- [Your objective]: When you reach the records below, output every one exactly as written but leave out any pictures.

Dataset records
┏━━

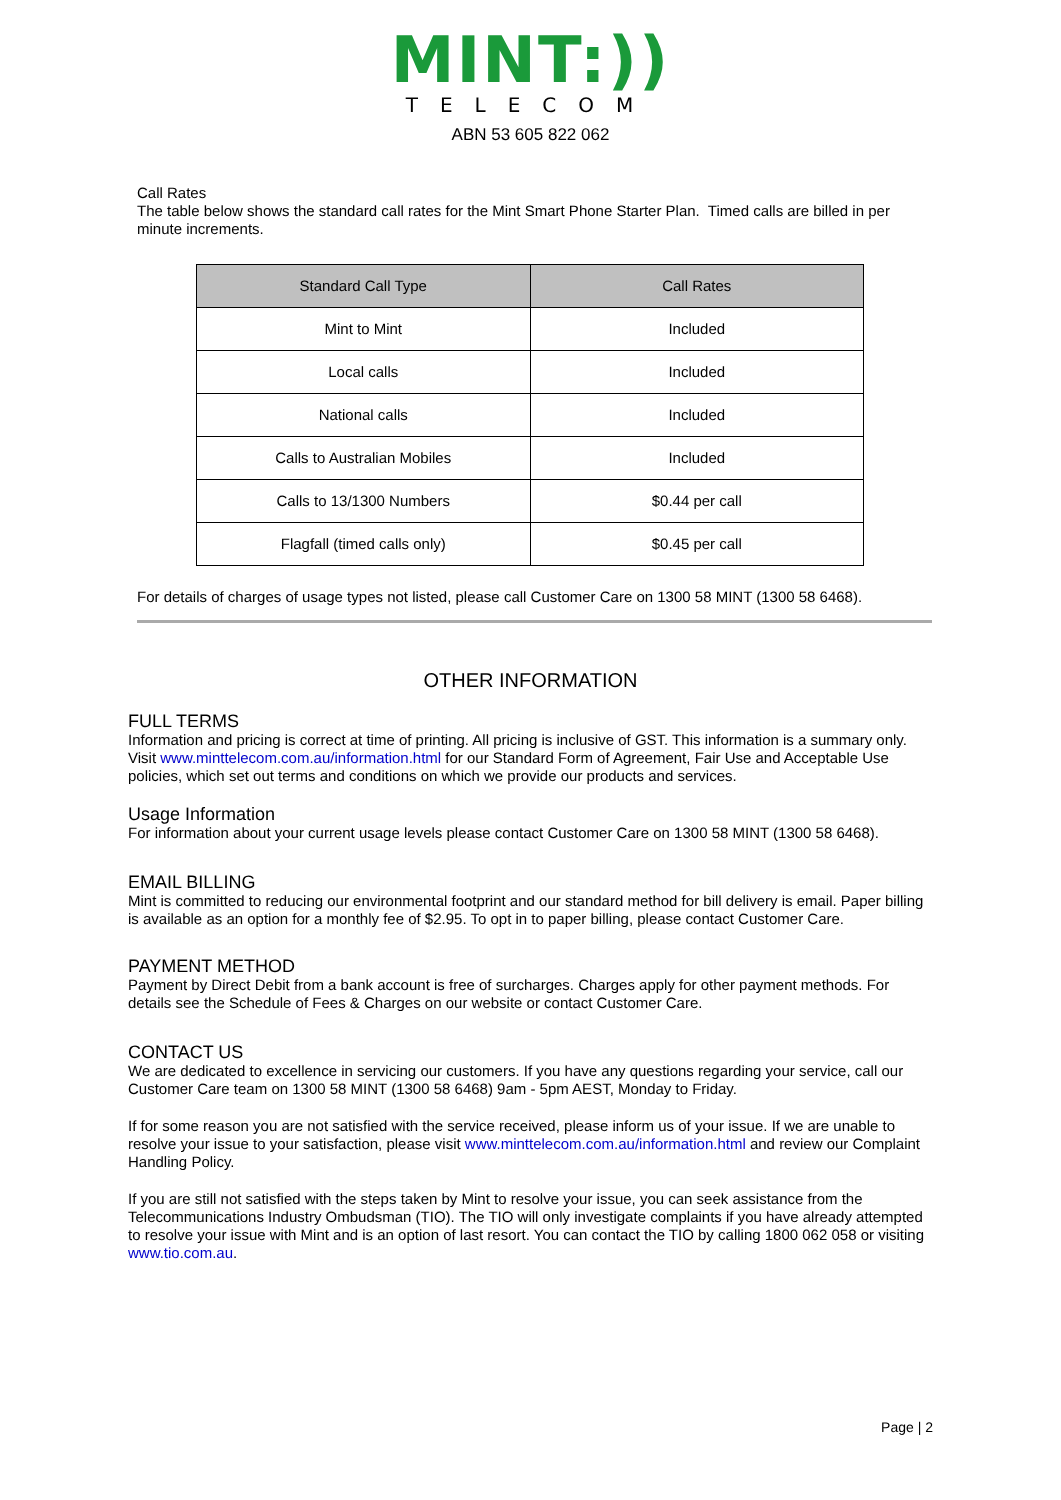MINT:))
TELECOM
ABN 53 605 822 062
Call Rates
The table below shows the standard call rates for the Mint Smart Phone Starter Plan. Timed calls are billed in per minute increments.
| Standard Call Type | Call Rates |
| --- | --- |
| Mint to Mint | Included |
| Local calls | Included |
| National calls | Included |
| Calls to Australian Mobiles | Included |
| Calls to 13/1300 Numbers | $0.44 per call |
| Flagfall (timed calls only) | $0.45 per call |
For details of charges of usage types not listed, please call Customer Care on 1300 58 MINT (1300 58 6468).
OTHER INFORMATION
FULL TERMS
Information and pricing is correct at time of printing. All pricing is inclusive of GST. This information is a summary only. Visit www.minttelecom.com.au/information.html for our Standard Form of Agreement, Fair Use and Acceptable Use policies, which set out terms and conditions on which we provide our products and services.
Usage Information
For information about your current usage levels please contact Customer Care on 1300 58 MINT (1300 58 6468).
EMAIL BILLING
Mint is committed to reducing our environmental footprint and our standard method for bill delivery is email. Paper billing is available as an option for a monthly fee of $2.95. To opt in to paper billing, please contact Customer Care.
PAYMENT METHOD
Payment by Direct Debit from a bank account is free of surcharges. Charges apply for other payment methods. For details see the Schedule of Fees & Charges on our website or contact Customer Care.
CONTACT US
We are dedicated to excellence in servicing our customers. If you have any questions regarding your service, call our Customer Care team on 1300 58 MINT (1300 58 6468) 9am - 5pm AEST, Monday to Friday.
If for some reason you are not satisfied with the service received, please inform us of your issue. If we are unable to resolve your issue to your satisfaction, please visit www.minttelecom.com.au/information.html and review our Complaint Handling Policy.
If you are still not satisfied with the steps taken by Mint to resolve your issue, you can seek assistance from the Telecommunications Industry Ombudsman (TIO). The TIO will only investigate complaints if you have already attempted to resolve your issue with Mint and is an option of last resort. You can contact the TIO by calling 1800 062 058 or visiting www.tio.com.au.
Page | 2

┗━━

- [Exercise answer]:
MINT:))
TELECOM
ABN 53 605 822 062
Call Rates
The table below shows the standard call rates for the Mint Smart Phone Starter Plan. Timed calls are billed in per minute increments.
| Standard Call Type | Call Rates |
| --- | --- |
| Mint to Mint | Included |
| Local calls | Included |
| National calls | Included |
| Calls to Australian Mobiles | Included |
| Calls to 13/1300 Numbers | $0.44 per call |
| Flagfall (timed calls only) | $0.45 per call |
For details of charges of usage types not listed, please call Customer Care on 1300 58 MINT (1300 58 6468).
OTHER INFORMATION
FULL TERMS
Information and pricing is correct at time of printing. All pricing is inclusive of GST. This information is a summary only. Visit www.minttelecom.com.au/information.html for our Standard Form of Agreement, Fair Use and Acceptable Use policies, which set out terms and conditions on which we provide our products and services.
Usage Information
For information about your current usage levels please contact Customer Care on 1300 58 MINT (1300 58 6468).
EMAIL BILLING
Mint is committed to reducing our environmental footprint and our standard method for bill delivery is email. Paper billing is available as an option for a monthly fee of $2.95. To opt in to paper billing, please contact Customer Care.
PAYMENT METHOD
Payment by Direct Debit from a bank account is free of surcharges. Charges apply for other payment methods. For details see the Schedule of Fees & Charges on our website or contact Customer Care.
CONTACT US
We are dedicated to excellence in servicing our customers. If you have any questions regarding your service, call our Customer Care team on 1300 58 MINT (1300 58 6468) 9am - 5pm AEST, Monday to Friday.
If for some reason you are not satisfied with the service received, please inform us of your issue. If we are unable to resolve your issue to your satisfaction, please visit www.minttelecom.com.au/information.html and review our Complaint Handling Policy.
If you are still not satisfied with the steps taken by Mint to resolve your issue, you can seek assistance from the Telecommunications Industry Ombudsman (TIO). The TIO will only investigate complaints if you have already attempted to resolve your issue with Mint and is an option of last resort. You can contact the TIO by calling 1800 062 058 or visiting www.tio.com.au.
Page | 2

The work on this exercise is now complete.